STUDY TEXT START

# Handground grinder



## Morningfuel (May 19, 2016)

I think it's coming - they're expecting to start shipping in August I think.

Anyone preordered? I might. It seems a decent price for a well thought out bit of kit. I don't know how well the grind adjustments are suited (are the spacings too big per setting?). No idea if it'll do for dialing in espresso but it should do aeropress, moka (touch coarser than aeropress for me), French press and drip styles pretty well. I like the handle being side mounted.


----------



## Mrboots2u (May 10, 2013)

I have one coming as part of the Kickstarter campaign


----------



## DavidBondy (Aug 17, 2010)

I must have missed this on Kickstarter! What are the details?

David


----------



## risky (May 11, 2015)

DavidBondy said:


> I must have missed this on Kickstarter! What are the details?
> 
> David


 https://www.kickstarter.com/projects/handground/precision-coffee-grinder-better-grind-more-Flavor

I see @MWJB is a backer too

I suppose the main thing going for it seems to be the price.


----------



## Morningfuel (May 19, 2016)

risky said:


> https://www.kickstarter.com/projects/handground/precision-coffee-grinder-better-grind-more-Flavor
> 
> I see @MWJB is a backer too
> 
> I suppose the main thing going for it seems to be the price.


Indeed, plus it's claims of consistent grind, decent capacity and vertical rather than horizontal crank arm.

I'm tempted. Very tempted.


----------



## MWJB (Feb 28, 2012)

Morningfuel said:


> Indeed, plus it's claims of consistent grind, decent capacity and vertical rather than horizontal crank arm.
> 
> I'm tempted. Very tempted.


I'd wait until people have them in their hands & can give you some 1st hand experience.

STUDY TEXT END
ENTRIES PROVIDED START

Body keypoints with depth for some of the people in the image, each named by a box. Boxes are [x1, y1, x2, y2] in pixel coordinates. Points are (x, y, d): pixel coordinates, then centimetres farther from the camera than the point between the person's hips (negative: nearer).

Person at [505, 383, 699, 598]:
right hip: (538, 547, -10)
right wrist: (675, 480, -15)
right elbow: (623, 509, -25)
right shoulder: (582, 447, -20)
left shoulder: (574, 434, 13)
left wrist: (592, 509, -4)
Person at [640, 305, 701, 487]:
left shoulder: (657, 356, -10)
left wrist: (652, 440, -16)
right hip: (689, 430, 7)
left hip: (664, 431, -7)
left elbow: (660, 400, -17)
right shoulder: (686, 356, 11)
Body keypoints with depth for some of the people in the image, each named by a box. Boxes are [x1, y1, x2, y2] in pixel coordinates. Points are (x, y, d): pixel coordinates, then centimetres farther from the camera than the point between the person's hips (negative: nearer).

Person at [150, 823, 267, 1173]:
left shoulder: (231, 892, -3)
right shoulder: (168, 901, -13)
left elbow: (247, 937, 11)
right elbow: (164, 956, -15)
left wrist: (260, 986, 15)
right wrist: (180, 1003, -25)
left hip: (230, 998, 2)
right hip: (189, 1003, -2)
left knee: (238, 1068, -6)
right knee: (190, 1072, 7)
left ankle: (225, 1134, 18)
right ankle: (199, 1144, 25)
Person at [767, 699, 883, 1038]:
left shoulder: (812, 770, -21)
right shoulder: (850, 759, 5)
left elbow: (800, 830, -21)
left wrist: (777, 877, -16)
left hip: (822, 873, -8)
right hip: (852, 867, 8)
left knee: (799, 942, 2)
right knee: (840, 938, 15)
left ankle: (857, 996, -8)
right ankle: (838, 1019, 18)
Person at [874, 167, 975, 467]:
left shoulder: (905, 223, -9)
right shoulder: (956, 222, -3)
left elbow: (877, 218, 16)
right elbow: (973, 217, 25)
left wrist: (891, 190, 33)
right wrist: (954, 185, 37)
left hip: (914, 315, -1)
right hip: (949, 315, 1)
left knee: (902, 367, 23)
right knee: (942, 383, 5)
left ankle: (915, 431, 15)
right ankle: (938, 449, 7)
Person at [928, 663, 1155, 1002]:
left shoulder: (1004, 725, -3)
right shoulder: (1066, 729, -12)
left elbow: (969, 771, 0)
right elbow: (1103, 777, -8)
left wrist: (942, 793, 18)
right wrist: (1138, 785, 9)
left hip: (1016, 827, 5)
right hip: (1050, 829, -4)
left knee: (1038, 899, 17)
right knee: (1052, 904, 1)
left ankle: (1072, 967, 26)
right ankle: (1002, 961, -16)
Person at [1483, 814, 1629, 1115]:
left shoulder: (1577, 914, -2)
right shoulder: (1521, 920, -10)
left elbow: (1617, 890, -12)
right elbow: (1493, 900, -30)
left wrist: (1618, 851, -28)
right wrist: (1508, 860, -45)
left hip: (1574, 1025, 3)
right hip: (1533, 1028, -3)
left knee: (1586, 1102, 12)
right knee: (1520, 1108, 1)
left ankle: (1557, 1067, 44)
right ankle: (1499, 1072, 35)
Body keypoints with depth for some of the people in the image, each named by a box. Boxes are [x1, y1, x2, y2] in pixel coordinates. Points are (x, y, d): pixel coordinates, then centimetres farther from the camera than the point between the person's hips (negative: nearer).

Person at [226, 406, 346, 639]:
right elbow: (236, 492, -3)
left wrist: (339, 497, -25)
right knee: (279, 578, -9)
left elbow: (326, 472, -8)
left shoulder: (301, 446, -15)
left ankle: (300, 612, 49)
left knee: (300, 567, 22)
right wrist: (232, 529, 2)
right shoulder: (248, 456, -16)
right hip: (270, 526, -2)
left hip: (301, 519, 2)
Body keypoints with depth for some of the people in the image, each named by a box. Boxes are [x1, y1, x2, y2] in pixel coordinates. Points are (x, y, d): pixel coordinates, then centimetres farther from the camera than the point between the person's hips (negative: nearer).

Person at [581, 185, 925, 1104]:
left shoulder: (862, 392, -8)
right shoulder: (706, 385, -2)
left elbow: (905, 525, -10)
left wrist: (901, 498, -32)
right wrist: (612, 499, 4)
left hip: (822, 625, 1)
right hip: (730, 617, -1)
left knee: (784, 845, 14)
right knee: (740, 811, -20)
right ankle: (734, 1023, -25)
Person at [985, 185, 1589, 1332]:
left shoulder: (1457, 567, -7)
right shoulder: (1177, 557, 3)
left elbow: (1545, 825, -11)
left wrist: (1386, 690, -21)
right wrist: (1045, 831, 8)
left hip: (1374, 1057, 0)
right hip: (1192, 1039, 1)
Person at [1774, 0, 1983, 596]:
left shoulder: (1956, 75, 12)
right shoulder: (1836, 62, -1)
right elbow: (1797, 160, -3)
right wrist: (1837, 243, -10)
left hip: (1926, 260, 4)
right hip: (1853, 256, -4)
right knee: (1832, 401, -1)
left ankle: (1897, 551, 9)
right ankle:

ENTRIES PROVIDED END

▸ **REQUIRED TASKS**:
1/ In the Handground grinder thread, which user says they have one coming through the Kickstarter campaign?
2/ Write what comes next in the Handground grinder thread, continuing after its last post.

▸ **EXPECTED RESPONSES**:
1/ Mrboots2u

2/
The bearings on the shaft look like a good move & the intuitive adjustment mechanism, but remember that this is the first production run of this grinder, hopefully all will be well, but maybe have a little patience.


----------



## Morningfuel (May 19, 2016)

MWJB said:


> I'd wait until people have them in their hands & can give you some 1st hand experience.
> 
> The bearings on the shaft look like a good move & the intuitive adjustment mechanism, but remember that this is the first production run of this grinder, hopefully all will be well, but maybe have a little patience.


Yeah, probably a good idea. It'll make grinding up 35g of beans for a moka pot much easier though.

It sounds like they've thought of everything but they have had a few hiccups throughout prototype production, and I still don't know how 0.15mm increments will work ie are they too big to finely dial in for espresso.

It does look good though, and the grip pad and vertical crank will really make grinding easier all else being equal.


----------



## Oneds (Jun 4, 2015)

Arrived at long last! Initial impressions are goodish, being really picky and we are talking about 0.15mm but the burr in mine wasn't perfectly central so needed 1 washer to get a consistent grind just half a setting below the lowest direct out of the box to get the size needed for espresso but it does that. Beyond that it works really well and the axel etc are solid, every component seems well made. Takes a while to get 30g out of it on the espresso grind, trying to figure out ways to hook the axel up to the Mikita power screwdriver to save the RSI. It makes a perfect travel grinder if, like me when you go on hols you pack a gaggia classic too!


----------



## gcogger (May 18, 2013)

Mine arrived too, but I've only had a couple of brews so far (in a CCD). They've both come out a little under-extracted, which surprised me since (by eye) I ended up with a similar looking grind size to what I get from my Macap MXA. I haven't tried going finer yet, as this thing takes a surprisingly long time to grind the coffee - I'd guess twice as long as my old Porlex grinder. I'll probably just try brewing for longer to save my dodgy shoulder! The signs are good, though and even under-extracted I think it's producing better coffee than the Porlex ever did. I get the feeling it produces very little in the way of fines, though it's hard to be sure until I get things 'just so'.


----------



## MWJB (Feb 28, 2012)

Only a couple of V60's with mine so far. I'd totally ignore the suggested settings, my grinder (without any spacers added) needs to be set at 1-1.5 for about as coarse a grind as you'd ever use for a 1 mug V60. In my case, I'd need to add the spacers for Clever/Aeropress/small French press - though I doubt I'll do that, to keep the grind time/effort down.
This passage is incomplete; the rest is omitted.